Over at Vox, Timothy B. Lee makes an argument about self-driving cars:
We don’t have enough data yet to say how today’s self-driving cars compare with today’s human drivers. What does seem likely, however, is that self-driving software will steadily get better over time, while human drivers won’t. And the sooner we reach the point where computers are safer than human drivers, the sooner we can start saving lives.He talks about this partially in the context of Uber, which has a culture that is very tolerant of risk taking. However, I think that the idealism in this viewpoint may be too strong.
If we were talking about computer driven trains, where one of the outcomes can be "stop the train and wait for a human" But I think that there are several issues here that should be considered when arguing for self-driving cares being necessarily safer.
1) I would expect there to be a period of transition where human and self-driving cars share the road. The cars need to be able to handle the human drivers, where tricks like inter-vehicle communication are not going to work
2) Infrastructure is quite varied and tends to break. How do self-driving cars handle a broken streetlight system or roads without markings, or badly parked cares? Working 99% of the time is not enough if occasionally there is a disruption. Right now most adults are very proficient at driving -- what if that skill stops being common among passengers?

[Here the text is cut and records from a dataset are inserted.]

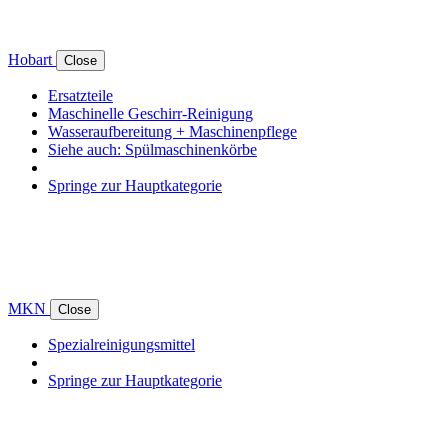
Hobart
Close
Ersatzteile
Maschinelle Geschirr-Reinigung
Wasseraufbereitung + Maschinenpflege
Siehe auch: Spülmaschinenkörbe
Springe zur Hauptkategorie
MKN
Close
Spezialreinigungsmittel
Springe zur Hauptkategorie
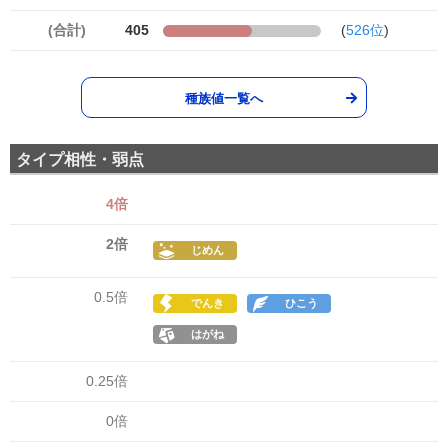
(合計)
405
(
526位
)
種族値一覧へ
タイプ相性・弱点
4倍
2倍
じめん
0.5倍
でんき
ひこう
はがね
0.25倍
0倍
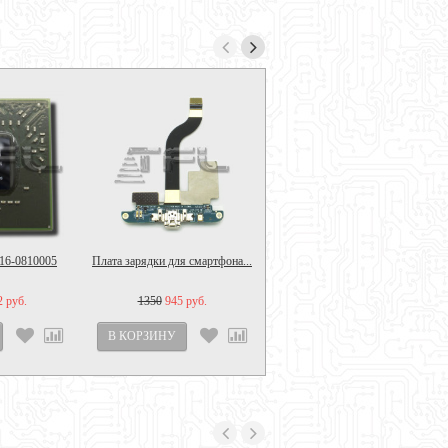
16-0810005
Плата зарядки для смартфона...
Матрица 13.3",...
2 руб.
1350
945 руб.
4380
2 933 руб.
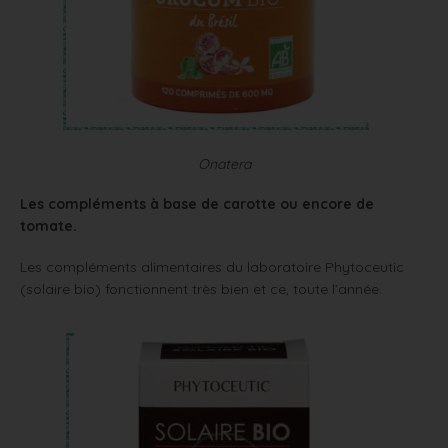
Onatera
Les compléments à base de carotte ou encore de
tomate.
Les compléments alimentaires du laboratoire Phytoceutic
(solaire bio) fonctionnent très bien et ce, toute l’année.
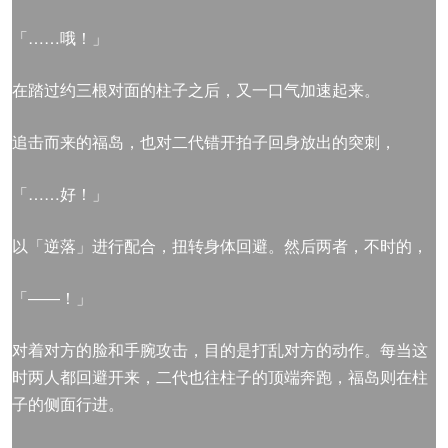
「……哦！」
在踏过约三根对面的柱子之后，又一口气加速起来。
追击而来的福岛，也对二代错开拍子回身放出的突刺，
「……好！」
以「逆落」进行配合，扭转身体回避。然后两者，不时的，
「——！」
对着对方的脸和手腕攻击，目的是打乱对方的动作。每当这
时两人都回避开来，二代也往柱子的顶端奔跑，福岛则在柱
子的侧面行进。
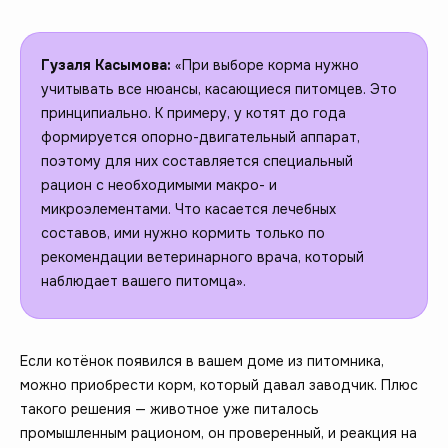
Гузаля Касымова:
«При выборе корма нужно
учитывать все нюансы, касающиеся питомцев. Это
принципиально. К примеру, у котят до года
формируется опорно-двигательный аппарат,
поэтому для них составляется специальный
рацион с необходимыми макро- и
микроэлементами. Что касается лечебных
составов, ими нужно кормить только по
рекомендации ветеринарного врача, который
наблюдает вашего питомца».
Если котёнок появился в вашем доме из питомника,
можно приобрести корм, который давал заводчик. Плюс
такого решения — животное уже питалось
промышленным рационом, он проверенный, и реакция на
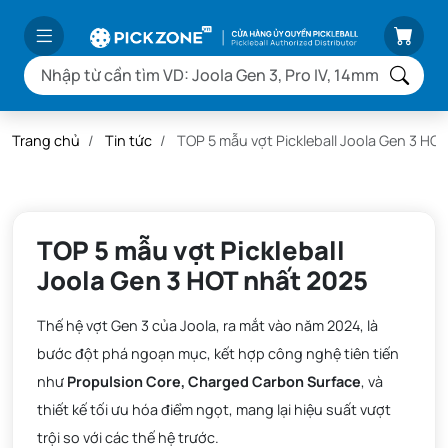
Trang chủ
Tin tức
TOP 5 mẫu vợt Pickleball Joola Gen 3 HO
TOP 5 mẫu vợt Pickleball
Joola Gen 3 HOT nhất 2025
Thế hệ vợt Gen 3 của Joola, ra mắt vào năm 2024, là
bước đột phá ngoạn mục, kết hợp công nghệ tiên tiến
như
Propulsion Core, Charged Carbon Surface
, và
thiết kế tối ưu hóa điểm ngọt, mang lại hiệu suất vượt
trội so với các thế hệ trước.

3) Is silicon valley reliable enough? Remember, running on software are vulnerable to issues like bad software updates. It seems like special pleading to claim that a bad patch should be treated as an exception. People aren't supposed to drive drunk but they do and the resulting mayhem is laid at the feet of cars (and rightly so).
4) How things work at scale is a whole different issue. To make a lot of this stuff work we need to have strong regulation. Look at the bitcoin problems -- fine for a secondary currency but imagine if the hard fork issue hit the US dollar? What do you do if there are multiple protocols for self-driving cars that don't necessarily play nice with each other?
5) What happens when the car doesn't work? Your iPhone can become a brick. Do we really want to be on hold waiting to find out why the software system in the car isn't working?
None of this is to say that I don't like self-driving cars. Insofar as they can make pubic transit possible for older and sick members of society then it will be a positive good. It's not impossible to imagine ways that this technology can really help matters (automating parallel parking plays to all of the computer strengths and many drivers dislike it already). But regulation seems to be the way to go, and it really would make me feel better if the people who spent decades making cars safe (traditional car companies) were more involved.
I would be surprised if Mark didn't have thoughts too.